▶ The request:
Count the lines in the records below that contain the word "entities", matching case exactly, and reply with the number alone.

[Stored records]
— Begin —

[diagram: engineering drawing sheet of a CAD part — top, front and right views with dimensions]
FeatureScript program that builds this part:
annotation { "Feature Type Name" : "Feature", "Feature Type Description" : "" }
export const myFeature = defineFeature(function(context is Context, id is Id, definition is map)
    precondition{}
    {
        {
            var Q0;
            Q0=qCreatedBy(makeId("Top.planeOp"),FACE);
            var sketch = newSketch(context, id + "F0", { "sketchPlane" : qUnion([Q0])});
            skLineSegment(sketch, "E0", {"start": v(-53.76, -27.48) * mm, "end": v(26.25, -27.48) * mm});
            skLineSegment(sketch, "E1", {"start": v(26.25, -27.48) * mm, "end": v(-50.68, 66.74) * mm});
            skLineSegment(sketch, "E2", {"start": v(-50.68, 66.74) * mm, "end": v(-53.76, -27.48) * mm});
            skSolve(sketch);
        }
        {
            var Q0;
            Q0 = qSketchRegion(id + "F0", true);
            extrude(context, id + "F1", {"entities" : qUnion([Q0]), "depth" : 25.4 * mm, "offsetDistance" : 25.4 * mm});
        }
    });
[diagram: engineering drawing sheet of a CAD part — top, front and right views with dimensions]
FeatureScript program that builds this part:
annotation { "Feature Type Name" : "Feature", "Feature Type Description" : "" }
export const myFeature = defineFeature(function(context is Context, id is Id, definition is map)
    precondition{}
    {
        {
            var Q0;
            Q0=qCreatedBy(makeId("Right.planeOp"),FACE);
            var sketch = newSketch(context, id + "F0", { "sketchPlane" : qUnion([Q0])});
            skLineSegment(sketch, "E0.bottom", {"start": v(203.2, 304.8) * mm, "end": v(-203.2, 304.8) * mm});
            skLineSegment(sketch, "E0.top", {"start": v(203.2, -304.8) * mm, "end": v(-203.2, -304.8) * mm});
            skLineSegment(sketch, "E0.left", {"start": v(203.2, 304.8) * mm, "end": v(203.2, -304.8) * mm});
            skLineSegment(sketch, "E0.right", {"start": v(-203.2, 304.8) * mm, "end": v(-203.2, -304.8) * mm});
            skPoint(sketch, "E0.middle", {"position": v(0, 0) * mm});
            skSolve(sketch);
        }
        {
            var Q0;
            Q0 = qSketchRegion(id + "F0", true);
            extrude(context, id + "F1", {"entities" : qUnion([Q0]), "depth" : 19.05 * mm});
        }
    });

— End —

▶ Exercise response:
2